Tres mariquitas armados al uso

Por Alberto Masa.

Foto: Galletas Fontaneda.

En las mañanas me despertaba una sirena que aún oigo algunas noches. Era la verdad de unas galletas María Fontaneda mojadas en leche con colacao. La niña subnormal siempre se sentaba a mi lado y, enfrente, un cuarentón hablaba de su relación con Dios. La suerte era que la niña subnormal no se enteraba si le faltaba una de las tres galletas porque había perdido la habilidad para contar hasta dos. Cuando pasaba media hora volvía a sonar la sirena y uno sabía que, tras dejar en su sitio la bandeja, podía retornar a su mesa y quedarse todo el día buscándole a la pared blanca por dónde se le iba extendiendo la lepra. Era fácil adivinar cada día nuevas grietas. Esos eran mis proyectos artísticos de enfermo, pero no era bien visto ni yo estaba por la labor de usar allí una cámara de fotos.

Mientras me duchaba, fingía  que me enteraba de la lluvia que caía afuera. Notaba que las paredes eran un ataúd que se iba comprimiendo hasta dejar solo una cabeza minusválida en una planicie vegetal. Mi cama era un revoltijo que yo no podía salvar. Cuando me vestía, pedía ayuda a Dios o a lo que fuera, y encontraba la voz de alguien anterior al hombre; esa que, según siempre Platón, moraba antes del nacimiento y que -esto no sé si lo pensé yo- te reunía con el cadáver de tu memoria. Porque yo sabía que mis amigos, esos drogotas enfermos y alborotadores constantes del orden público, no tenían ya una imagen mía. Yo sabía que esa voz, retratada acá como no existente, era la primera fase de resistencia a una vida alejada de su vegetalismo, de vueltas de la parca que traía al día a día el efecto de los neurolépticos, a quienes yo terminaría amando más que a cualquier persona o a cualquier animal.

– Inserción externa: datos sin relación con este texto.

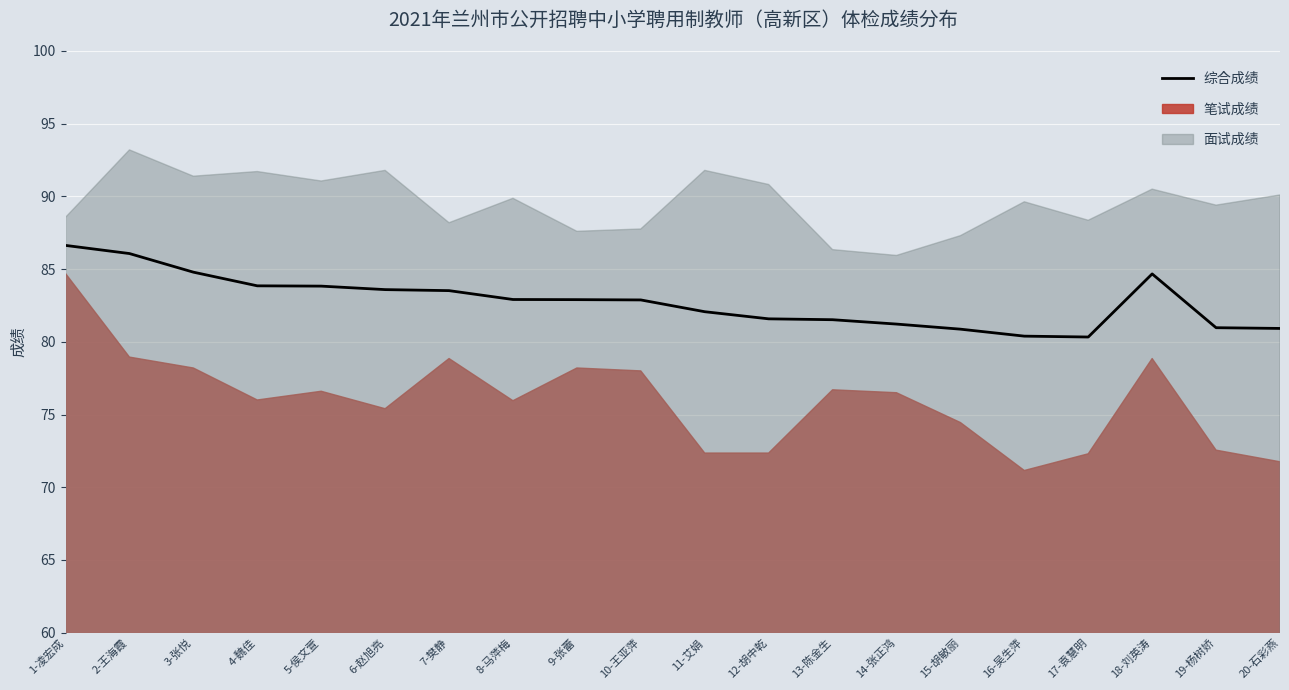

List the labels in order of value, smallest first.

17-袁慧明, 16-吴生萍, 15-胡敏丽, 20-石彩燕, 19-杨树娇, 14-张正鸿, 13-陈金生, 12-胡中乾, 11-艾娟, 10-王亚萍, 9-张蕾, 8-马萍梅, 7-樊静, 6-赵旭亮, 5-侯文萱, 4-魏佳, 18-刘英涛, 3-张悦, 2-王海霞, 1-凌宏成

María Jesús, ex misionera hoy ausente, me dio los Santos Evangelios y yo leí a San Juan en cuanto pude. Di besos a esas mozas que nunca sabían qué suelo estaban andando en el salón del piano roto, y les conté que era dibujante pero había perdido mi don, me lo había tragado sin querer el día en el que perdí el juicio. Lo anterior sólo eran mis amigos, esos cafres, con sus navajas, y yo, también cafre, que me había interesado por la filosofía para ver qué estábamos haciendo en realidad cuando acojonábamos a una parejita en el parque o le quitábamos el reloj de pulsera a cualquier otro iluso que se cruzase con esa cingla de cuatro valientes. Nuestros miedos siempre son los mismos, algo en lo que coincide esta jauría de hombres y mujeres que ya -veía- no éramos más que la intención de una historia que nos cuadrase cinematográficamente. Pero nuestro miedo también era la pérdida del miedo, el suicida inconsciente que manejaba una fiesta o un delito; el hombre que, perdida la intención de empatía, le había sacado su pecho bravo al mundo por mucho que este estuviese ya en las últimas o en las penúltimas, acompañado de las luces y sombras de tres mariquitas armados al uso.

¿Deberé esforzarme, por ejemplo, en estudiar para modista? Al menos me salvaba mi interés por la letra, que ha surgido de mi vanidad, completamente.

Hace dos años salió la noticia de un suicida en el Esquerdo que era ejemplar. Me motivó su historia y la seguí lo que pude en un programa de Televisión Española sobre las muertes en España, pero en el reportaje no vi ni rastro de lo que yo había conocido: el primer parque de atracciones serio en la ciudad, y a pocos metros de mi casa. Sin mente uno no sabe bailar, pero también era cierto que todo estaba cantado. Por suerte, la mayoría de los enfermos sabíamos que las paredes nos veían, y que aquellas nuevas grietas que se formaban en ellas eran la voz que nos hablaba acerca de la nuestra. La mayoría estaban callados. Yo di la nota un poco. Eso que gané, dios santo.